WHAT NEEDS TO BE DONE
Convert the text read from all of the material into a Markdown table with two columns, Row and Line, giving each non-blank line its own numbered row and leaving the pictures out.

THE DATA
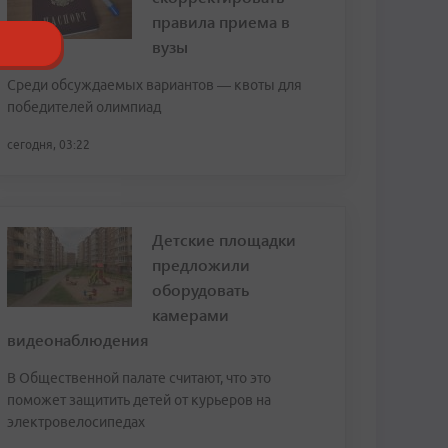
правила приема в
вузы
Среди обсуждаемых вариантов — квоты для
победителей олимпиад
сегодня, 03:22
Детские площадки
предложили
оборудовать
камерами
видеонаблюдения
В Общественной палате считают, что это
поможет защитить детей от курьеров на
электровелосипедах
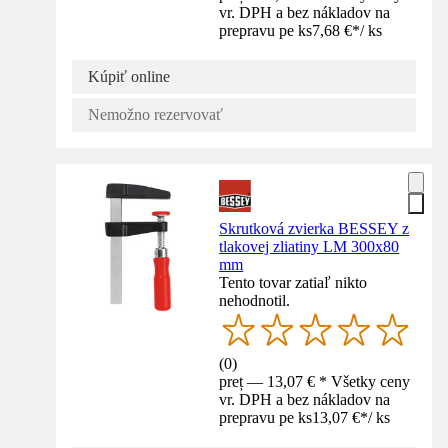
vr. DPH a bez nákladov na
prepravu pe ks
7,68 €
*
/
ks
Kúpiť online
Nemožno rezervovať
Skrutková zvierka BESSEY z
tlakovej zliatiny LM 300x80
mm
Tento tovar zatiaľ nikto
nehodnotil.
(
0
)
preț — 13,07 € * Všetky ceny
vr. DPH a bez nákladov na
prepravu pe ks
13,07 €
*
/
ks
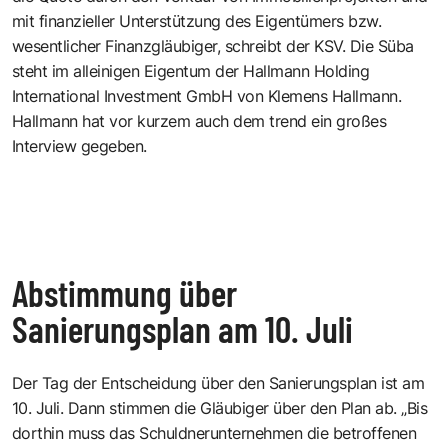
mit finanzieller Unterstützung des Eigentümers bzw.
wesentlicher Finanzgläubiger, schreibt der KSV. Die Süba
steht im alleinigen Eigentum der Hallmann Holding
International Investment GmbH von Klemens Hallmann.
Hallmann hat vor kurzem auch
dem trend ein großes
Interview
gegeben.
Abstimmung über
Sanierungsplan am 10. Juli
Der Tag der Entscheidung über den Sanierungsplan ist am
10. Juli. Dann stimmen die Gläubiger über den Plan ab. „Bis
dorthin muss das Schuldnerunternehmen die betroffenen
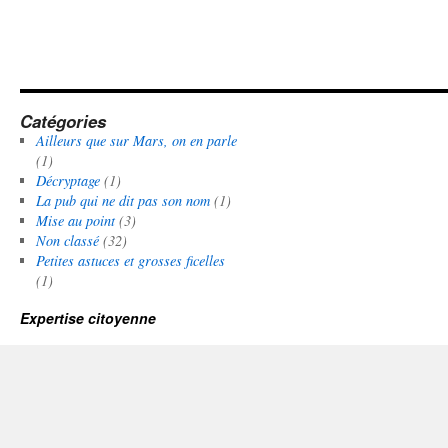
Catégories
Ailleurs que sur Mars, on en parle
(1)
Décryptage
(1)
La pub qui ne dit pas son nom
(1)
Mise au point
(3)
Non classé
(32)
Petites astuces et grosses ficelles
(1)
Expertise citoyenne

REPLY
| Row | Line |
|---|---|
| 1 | правила приема в |
| 2 | вузы |
| 3 | Среди обсуждаемых вариантов — квоты для |
| 4 | победителей олимпиад |
| 5 | сегодня, 03:22 |
| 6 | Детские площадки |
| 7 | предложили |
| 8 | оборудовать |
| 9 | камерами |
| 10 | видеонаблюдения |
| 11 | В Общественной палате считают, что это |
| 12 | поможет защитить детей от курьеров на |
| 13 | электровелосипедах |
| 14 | vr. DPH a bez nákladov na |
| 15 | prepravu pe ks |
| 16 | 7,68 € |
| 17 | * |
| 18 | / |
| 19 | ks |
| 20 | Kúpiť online |
| 21 | Nemožno rezervovať |
| 22 | Skrutková zvierka BESSEY z |
| 23 | tlakovej zliatiny LM 300x80 |
| 24 | mm |
| 25 | Tento tovar zatiaľ nikto |
| 26 | nehodnotil. |
| 27 | ( |
| 28 | 0 |
| 29 | ) |
| 30 | preț — 13,07 € * Všetky ceny |
| 31 | vr. DPH a bez nákladov na |
| 32 | prepravu pe ks |
| 33 | 13,07 € |
| 34 | * |
| 35 | / |
| 36 | ks |
| 37 | mit finanzieller Unterstützung des Eigentümers bzw. |
| 38 | wesentlicher Finanzgläubiger, schreibt der KSV. Die Süba |
| 39 | steht im alleinigen Eigentum der Hallmann Holding |
| 40 | International Investment GmbH von Klemens Hallmann. |
| 41 | Hallmann hat vor kurzem auch |
| 42 | dem trend ein großes |
| 43 | Interview |
| 44 | gegeben. |
| 45 | Abstimmung über |
| 46 | Sanierungsplan am 10. Juli |
| 47 | Der Tag der Entscheidung über den Sanierungsplan ist am |
| 48 | 10. Juli. Dann stimmen die Gläubiger über den Plan ab. „Bis |
| 49 | dorthin muss das Schuldnerunternehmen die betroffenen |
| 50 | Catégories |
| 51 | Ailleurs que sur Mars, on en parle |
| 52 | (1) |
| 53 | Décryptage |
| 54 | (1) |
| 55 | La pub qui ne dit pas son nom |
| 56 | (1) |
| 57 | Mise au point |
| 58 | (3) |
| 59 | Non classé |
| 60 | (32) |
| 61 | Petites astuces et grosses ficelles |
| 62 | (1) |
| 63 | Expertise citoyenne |